Querida vida, desculpe por decepcioná-la
Querida vida,
Desculpe-me por decepcioná-la. Perdoe-me por traí-la ao deixar de ser eu mesma por medo de que os outros me julgassem. Perdoe-me por deixar de escutá-la, por renunciar a você, por acreditar que você estaria sempre à minha espera.
Ser eu mesma em um mundo que faz de tudo para que eu não seja é uma proeza. Críticas, olhares inquisidores, maus-tratos sutis, hipocrisia envolvida em abraços, expectativas alheias, relações tóxicas, estresse, etc.
Cada uma destas razões me fez errar no planejamento das minhas prioridades. Sabe o que aconteceu? Eu estava errada. Confundi caminhos e esperanças. Acreditei estar criando um futuro emocional saudável quando na realidade estava fazendo castelos no ar.
Só percebi isso quando estava disposta a subir até o topo da torre. Mas não havia degraus. Então me dei conta de que, por medo da rejeição e de magoar os outros, eu havia me abandonado.
Havia renunciado a ser eu mesma. Eu reconheço. Havia ouvido a campainha que dá por terminado o recreio e não pude fazer mais do que ficar perplexa olhando de forma desconcertada para os ponteiros do relógio da vida.
Nesse estado de transe percebi que tinha cartas boas e ruins no meu baralho. Joguei muitas boas mas talvez as tenha usado com as pessoas erradas e de maneira errônea. Ainda que isso neste momento não faça diferença, porque não deixam de chegar cada vez mais cartas. Na minha analogia, as cartas significam oportunidades, algo que acredito que nunca vai faltar, desde que mude algo em mim.
No entanto, devo admitir que sinto um grande cansaço na hora de jogar. Existem tantas pessoas marcadas, tantas pessoas que me desapontaram, e fui tantas vezes enganada, que por vezes apenas posso sentir que estão se aproveitando da minha boa vontade.
Por outro lado, tenho que dizer que entendo que a família, a saúde, os amigos e a nossa própria essência são balões de vidro que têm que ser mantidos no ar em equilíbrio. E já fui capaz de experimentar a sensação de derrota quando algum desses balões caem e quebram aos meus pés.

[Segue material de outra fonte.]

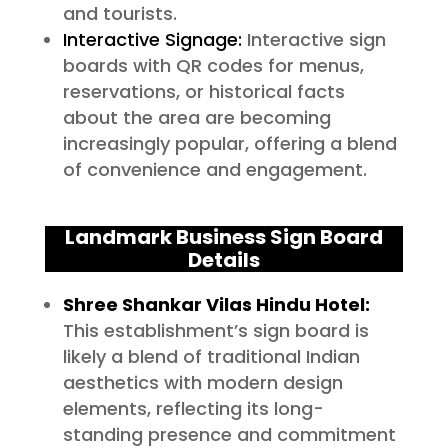
and tourists.
Interactive Signage:
Interactive sign
boards with QR codes for menus,
reservations, or historical facts
about the area are becoming
increasingly popular, offering a blend
of convenience and engagement.
Landmark Business Sign Board
Details
Shree Shankar Vilas Hindu Hotel:
This establishment’s sign board is
likely a blend of traditional Indian
aesthetics with modern design
elements, reflecting its long-
standing presence and commitment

Já chorei, mais que uma vez, por danificar os meus balões. E percebi que nesse momento tudo muda e que quando um dano está feito, já não se pode reparar. Além disso, graças às vezes em que fui enganada, compreendi que o trabalho não é uma bola de vidro como as outras, mas sim uma daquelas saltitantes que fazem ricochete e, por isso, no final da vida não é tão importante.
Hoje, sou também consciente de que o próprio fato das pessoas tóxicas deixarem de falar conosco supõe um alívio emocional tão intenso que por vezes acaba por ser esmagador. É como se o lixo tivesse limpado se sozinho, ainda que a consciência não me deixe dizer isso em voz alta.
Eu sei. Consegui compreender. À base de socos que ainda hoje sinto, decidi pedir-lhe perdão e perdoar a mim mesma, que é quase a mesma coisa. Porque chega a um ponto em que nós podemos fingir muitas coisas, exceto o perdão. Não importa o que queira, as palavras que não se pronunciam e as lágrimas que não se choram sempre irão pesar na sua mochila
Por isso hoje dou um passo em frente e corro para me reencontrar com essa parte de mim que as pessoas erradas e as prioridades mal planejadas encobriram em algum momento. Por isso digo adeus a tudo aquilo que me prejudica! Por isso me faço valer! Por isso volto a me conhecer! Por isso crio um novo ponto de partida! Por isso vou dar a mim mesma outra oportunidade!